Zwischen Schutz der Objekte und Zugänglichkeit für den Besucher
Denn jedes Museum muss heutzutage einen Drahtseilakt vollbringen, bei dem es den Besucher einerseits anlocken, andererseits die Objekte vor ihm schützen soll. 99,99999% aller Besucher wollen nichts anderes, als sich an der Schönheit der Objekte zu erfreuen. Doch die kleine Minderheit, die im Museumsobjekt ein Mittel sieht, um sich – auf die eine oder wie Ilé Sartuzi auf die andere Weise – zu bereichern, macht Sicherheitsmaßnahmen notwendig, die häufig das Budget sprengen.
Die Hands-On-Stände sind ein Kompromiss, bei dem ein Diebstahl nicht ausgeschlossen, aber erschwert wird. Tatsächlich wurde auch Ilé Sartuzi bei seinem ersten Versuch, die Münze zu entwenden, erwischt, erst der zweite Versuch am nächsten Tag gelang.
Ganz gleich, wie man zu seiner Aktion stehen mag, der Erfolg von Hands-On wiegt den möglichen Schaden durch den Verlust einzelner Stücke bei weitem auf. Das Gefühl, eine Münze in Händen zu halten, die mit historischen Ereignissen in direkter Verbindung steht, ist für viele Menschen ein Erlebnis, das ihre Weltsicht verändert hat.
Und damit sind wir bei der existentiellen Bedeutung, die Museen für unsere kulturelle Identität haben, angelangt. Ilé Sartuzi zeigt mit seiner Aktion lediglich, dass er nicht verstanden hat, dass London eine multikulturelle Gesellschaft beheimatet, die ihre unterschiedlichen Wurzeln im British Museum findet. Dass Ilé Sartuzi nur eine einzige englische Münze auf dem Hands-On-Tisch sah, hängt sicher nicht damit zusammen, dass das British Museum – wie er meint – „ein grundlegender Teil des kolonialistischen, imperialistischen Systems“ ist, sondern damit, dass sich der Hands-On-Tisch eben nicht nur an englischstämmige Besucher richtet.

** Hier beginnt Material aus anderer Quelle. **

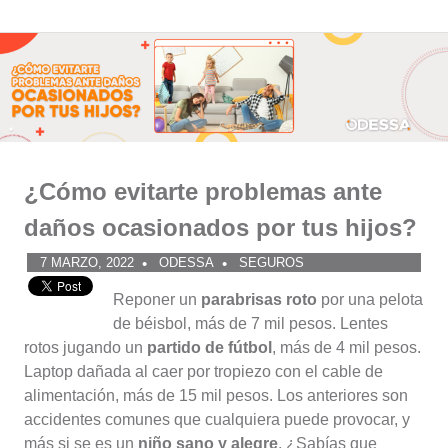
Comunidad
Saltar
al
ODESSA
contenido
¿Cómo evitarte problemas ante
daños ocasionados por tus hijos?
7 MARZO, 2022
ODESSA
SEGUROS
Reponer un
parabrisas roto
por una pelota
de béisbol, más de 7 mil pesos. Lentes
rotos jugando un
partido de fútbol
, más de 4 mil pesos.
Laptop dañada al caer por tropiezo con el cable de
alimentación, más de 15 mil pesos. Los anteriores son
accidentes comunes que cualquiera puede provocar, y
más si se es un
niño sano y alegre
. ¿Sabías que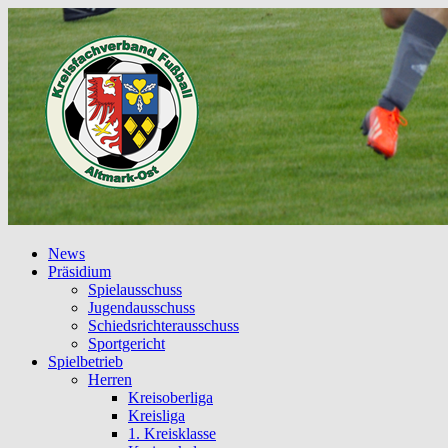
News
Präsidium
Spielausschuss
Jugendausschuss
Schiedsrichterausschuss
Sportgericht
Spielbetrieb
Herren
Kreisoberliga
Kreisliga
1. Kreisklasse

Was bringt der Diebstahl Ilé Sartuzi?
Was hat nun der Diebstahl von Ilé Sartuzi gezeigt? Nichts. Denn dass es möglich ist, an den Hands-On-Ständen etwas zu stehlen, wissen alle Beteiligten. War es also eine Protestaktion gegen die koloniale Vergangenheit, die sich im British Museum zusammenballt? Ehrlich, davon hatten wir jetzt wirklich genug. Die „Letzte Generation“ spricht ja auch nicht von Kunst, wenn sie Kartoffelbrei über einen Monet kippt.
Die ganze Aktion hat eigentlich nur eines geschafft, den Namen eines Menschen in die Medien zu bringen, der gerne ein Künstler sein möchte. Durch diese Aktion wird das wirklich wahrscheinlicher, weil sie den Marktwert von Ilé Sartuzi steigert.
Denn heute ist es schwer, Künstler von denen, die sich nur so nennen, zu unterscheiden. Deshalb entscheidet der Markt durch die Preise, die für Kunstwerke gezahlt werden, wer aktuell ein großer, ein kleiner oder gar kein Künstler ist. Jede öffentliche Aufmerksamkeit für ein Kunstwerk hilft, ob es sich um eine Ausstellung handelt oder in diesem Falle um einen Diebstahl.
Also, eine Protestaktion gegen die Mechanismen des Kunstmarktes hätte ich persönlich spannender gefunden.